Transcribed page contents
⁂

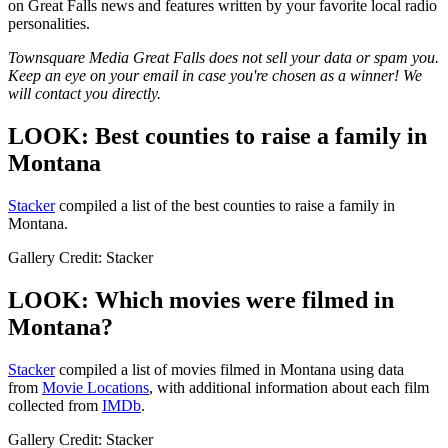
on Great Falls news and features written by your favorite local radio
personalities.
Townsquare Media Great Falls does not sell your data or spam you.
Keep an eye on your email in case you're chosen as a winner! We
will contact you directly.
LOOK: Best counties to raise a family in
Montana
Stacker
compiled a list of the best counties to raise a family in
Montana.
Gallery Credit: Stacker
LOOK: Which movies were filmed in
Montana?
Stacker
compiled a list of movies filmed in Montana using data
from
Movie Locations
, with additional information about each film
collected from
IMDb
.
Gallery Credit: Stacker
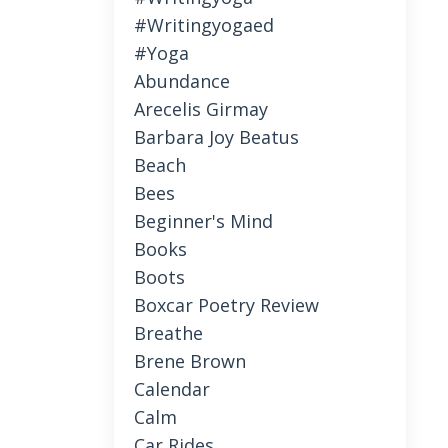
#writingyogaed
#yoga
Abundance
Arecelis Girmay
Barbara Joy Beatus
Beach
Bees
Beginner's Mind
Books
Boots
Boxcar Poetry Review
Breathe
Brene Brown
Calendar
Calm
Car Rides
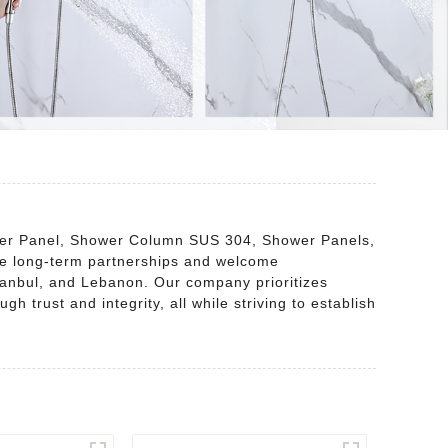
Shower Panel, Shower Column SUS 304, Shower Panels,
e long-term partnerships and welcome
stanbul, and Lebanon. Our company prioritizes
 trust and integrity, all while striving to establish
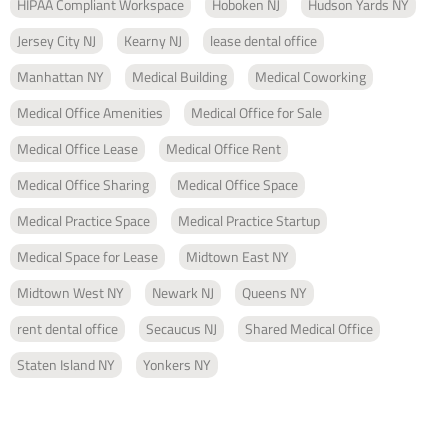
HIPAA Compliant Workspace
Hoboken NJ
Hudson Yards NY
Jersey City NJ
Kearny NJ
lease dental office
Manhattan NY
Medical Building
Medical Coworking
Medical Office Amenities
Medical Office for Sale
Medical Office Lease
Medical Office Rent
Medical Office Sharing
Medical Office Space
Medical Practice Space
Medical Practice Startup
Medical Space for Lease
Midtown East NY
Midtown West NY
Newark NJ
Queens NY
rent dental office
Secaucus NJ
Shared Medical Office
Staten Island NY
Yonkers NY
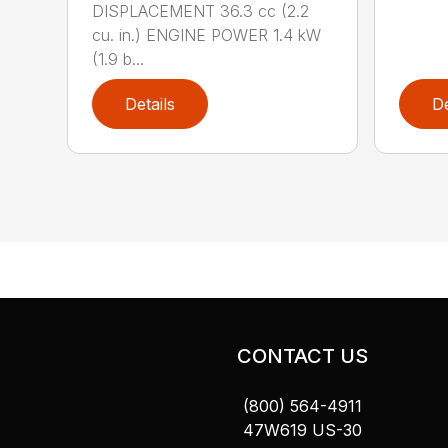
DISPLACEMENT 36.3 cc (2.2
cu. in.) ENGINE POWER 1.4 kW
(1.9 b...
Details
De
CONTACT US
(800) 564-4911
47W619 US-30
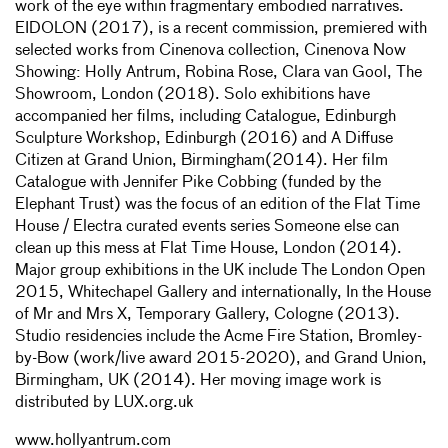
work of the eye within fragmentary embodied narratives.
EIDOLON (2017), is a recent commission, premiered with
selected works from Cinenova collection, Cinenova Now
Showing: Holly Antrum, Robina Rose, Clara van Gool, The
Showroom, London (2018). Solo exhibitions have
accompanied her films, including Catalogue, Edinburgh
Sculpture Workshop, Edinburgh (2016) and A Diffuse
Citizen at Grand Union, Birmingham(2014). Her film
Catalogue with Jennifer Pike Cobbing (funded by the
Elephant Trust) was the focus of an edition of the Flat Time
House / Electra curated events series Someone else can
clean up this mess at Flat Time House, London (2014).
Major group exhibitions in the UK include The London Open
2015, Whitechapel Gallery and internationally, In the House
of Mr and Mrs X, Temporary Gallery, Cologne (2013).
Studio residencies include the Acme Fire Station, Bromley-
by-Bow (work/live award 2015-2020), and Grand Union,
Birmingham, UK (2014). Her moving image work is
distributed by LUX.org.uk
www.hollyantrum.com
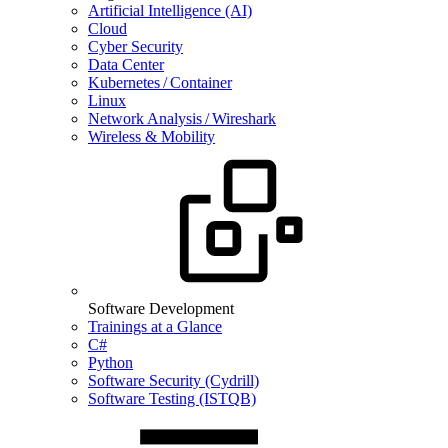
Artificial Intelligence (AI)
Cloud
Cyber Security
Data Center
Kubernetes / Container
Linux
Network Analysis / Wireshark
Wireless & Mobility
Software Development
Trainings at a Glance
C#
Python
Software Security (Cydrill)
Software Testing (ISTQB)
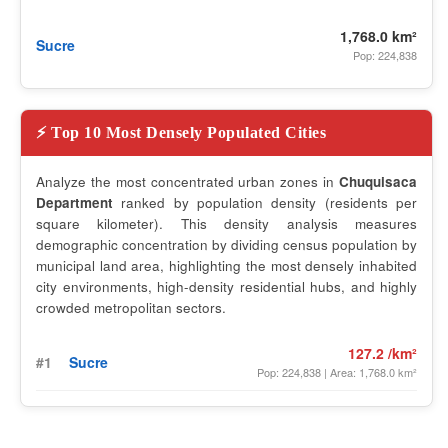
1,768.0 km²
Sucre
Pop: 224,838
⚡ Top 10 Most Densely Populated Cities
Analyze the most concentrated urban zones in
Chuquisaca
Department
ranked by population density (residents per
square kilometer). This density analysis measures
demographic concentration by dividing census population by
municipal land area, highlighting the most densely inhabited
city environments, high-density residential hubs, and highly
crowded metropolitan sectors.
127.2 /km²
#1
Sucre
Pop: 224,838 | Area: 1,768.0 km²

⁂

_Your instructions_. From the opening line of the entries, copy each line exactly until the line with "stanbul, and Lebanon. Our company prioritizes", which is copied as well; leave out pictures.

_Solved exercise_.
on Great Falls news and features written by your favorite local radio
personalities.
Townsquare Media Great Falls does not sell your data or spam you.
Keep an eye on your email in case you're chosen as a winner! We
will contact you directly.
LOOK: Best counties to raise a family in
Montana
Stacker
compiled a list of the best counties to raise a family in
Montana.
Gallery Credit: Stacker
LOOK: Which movies were filmed in
Montana?
Stacker
compiled a list of movies filmed in Montana using data
from
Movie Locations
, with additional information about each film
collected from
IMDb
.
Gallery Credit: Stacker
#writingyogaed
#yoga
Abundance
Arecelis Girmay
Barbara Joy Beatus
Beach
Bees
Beginner's Mind
Books
Boots
Boxcar Poetry Review
Breathe
Brene Brown
Calendar
Calm
Car Rides
Shower Panel, Shower Column SUS 304, Shower Panels,
e long-term partnerships and welcome
stanbul, and Lebanon. Our company prioritizes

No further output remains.